Dr. Mary Patterson McPherson was elected sixth President of Bryn Mawr College in 1978. She attended the Agnes Irwin School in Rosemont, Pennsylvania. McPherson received her B.A. and L.L.D. from Smith College, her M.A. from the University of Delaware, and her Ph.D. from Bryn Mawr College. She has taught at the University of Delaware and served as Professor and Dean at Bryn Mawr before being elected President of Bryn Mawr College, from 1978-1997. Dr. McPherson took office at a time of national economic turbulence and double-digit inflation.
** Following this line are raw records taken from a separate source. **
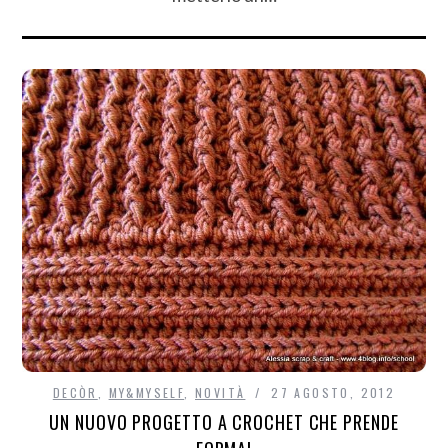
DECÒR
,
MY&MYSELF
,
NOVITÀ
27 AGOSTO, 2012
UN NUOVO PROGETTO A CROCHET CHE PRENDE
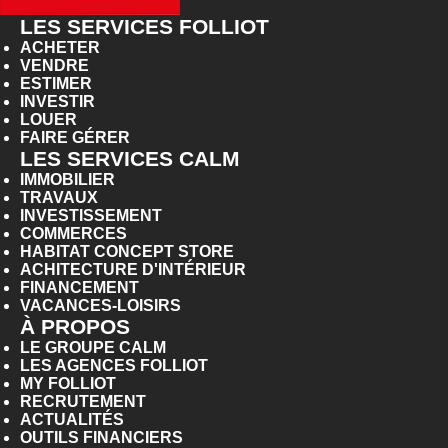
LES SERVICES FOLLIOT
ACHETER
VENDRE
ESTIMER
INVESTIR
LOUER
FAIRE GÉRER
LES SERVICES CALM
IMMOBILIER
TRAVAUX
INVESTISSEMENT
COMMERCES
HABITAT CONCEPT STORE
ACHITECTURE D'INTÉRIEUR
FINANCEMENT
VACANCES-LOISIRS
À PROPOS
LE GROUPE CALM
LES AGENCES FOLLIOT
MY FOLLIOT
RECRUTEMENT
ACTUALITÉS
OUTILS FINANCIERS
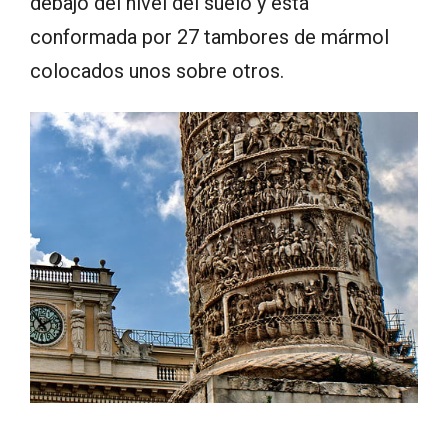
debajo del nivel del suelo y está
conformada por 27 tambores de mármol
colocados unos sobre otros.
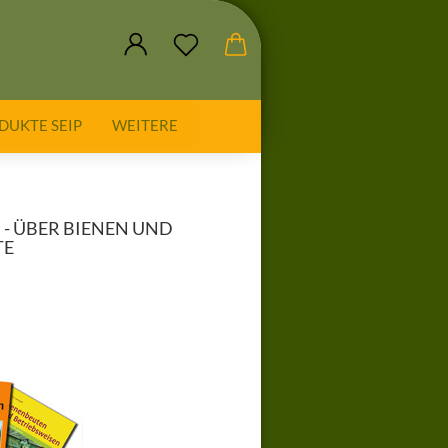
DUKTE SEIP
WEITERE
- ÜBER BIENEN UND
TE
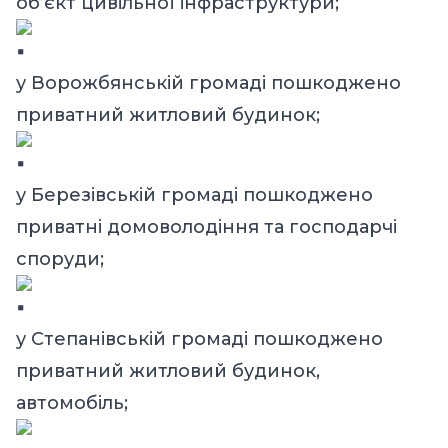
об’єкт цивільної інфраструктури;
у Ворожбянській громаді пошкоджено
приватний житловий будинок;
у Березівській громаді пошкоджено
приватні домоволодіння та господарчі
споруди;
у Степанівській громаді пошкоджено
приватний житловий будинок,
автомобіль;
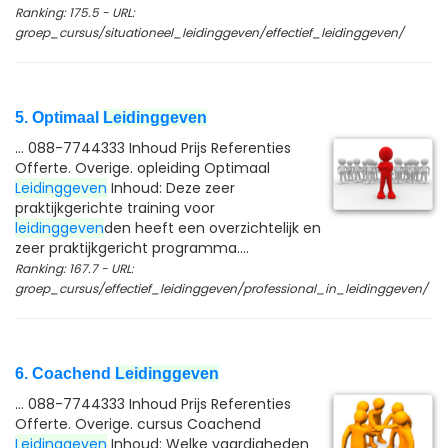
Ranking: 175.5 - URL:
groep_cursus/situationeel_leidinggeven/effectief_leidinggeven/
5. Optimaal
Leidinggeven
... 088-7744333 Inhoud Prijs Referenties
Offerte. Overige. opleiding Optimaal
Leidinggeven
Inhoud: Deze zeer
praktijkgerichte training voor
leidinggeven
den heeft een overzichtelijk en
zeer praktijkgericht programma....
Ranking: 167.7 - URL:
groep_cursus/effectief_leidinggeven/professional_in_leidinggeven/
6. Coachend
Leidinggeven
... 088-7744333 Inhoud Prijs Referenties
Offerte. Overige. cursus Coachend
Leidinggeven
Inhoud: Welke vaardigheden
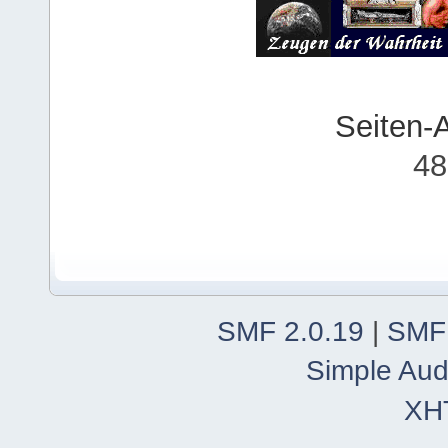
Seiten-
48
SMF 2.0.19
|
SMF
Simple Aud
XH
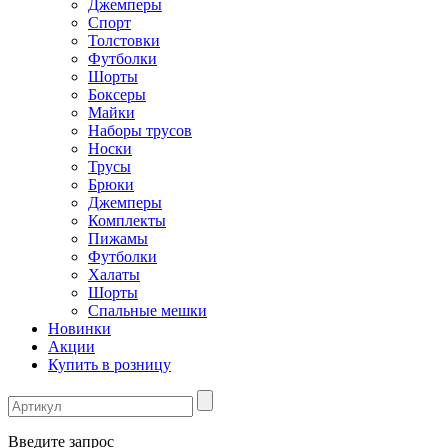
Джемперы
Спорт
Толстовки
Футболки
Шорты
Боксеры
Майки
Наборы трусов
Носки
Трусы
Брюки
Джемперы
Комплекты
Пижамы
Футболки
Халаты
Шорты
Спальные мешки
Новинки
Акции
Купить в розницу
Введите запрос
When Dr. McPherson stepped down from the presidency, she had led two successful capital campaigns, balanced the budget, instituted a program of long-term planning, and overseen a major building and renovation program. At the time of McPherson’s retirement, Hanna Holborn Gray ’50, then chairman of the Bryn Mawr Board of Trustees, remarked, “Pat’s unwavering dedication to rigorous standards of intelligent thinking and constructive debate, combined with her humor and zestful delight in the variety and range of the human comedy, have communicated to all of us both her seriousness and her joy in enabling and enhancing the qualities that lie at the heart of our college.”
Dr. McPherson taught Philosophy at the University of Delaware and served as Associate Professor and Dean at Bryn Mawr before being elected President of Bryn Mawr College. Her inauguration at Bryn Mawr College marked the first time that all the presidents of the Seven Sisters colleges were women. Dr. McPherson served as Vice President of the Andrew W. Mellon Foundation from October 1997 to February 2007. She was named the Executive Officer of the American Philosophical Society, the oldest learned society in the United States in 2007. She has been a member of the society since her election to membership in 1983. Dr. McPherson has also served on the boards of many institutions, including several schools and colleges, JSTOR, the Josiah Macy, Jr. Foundation, the Carnegie Foundation for the Advancement of Teaching, the Brookings Institution, the American Council on Education, and the National Humanities Center.
During her Vice Presidency at the Mellon Foundation, Dr. McPherson, together with Program Director Dr. Danielle Carr, championed the EDGE Program. For several of its most formative years, the EDGE Program received major financial support from the Mellon Foundation.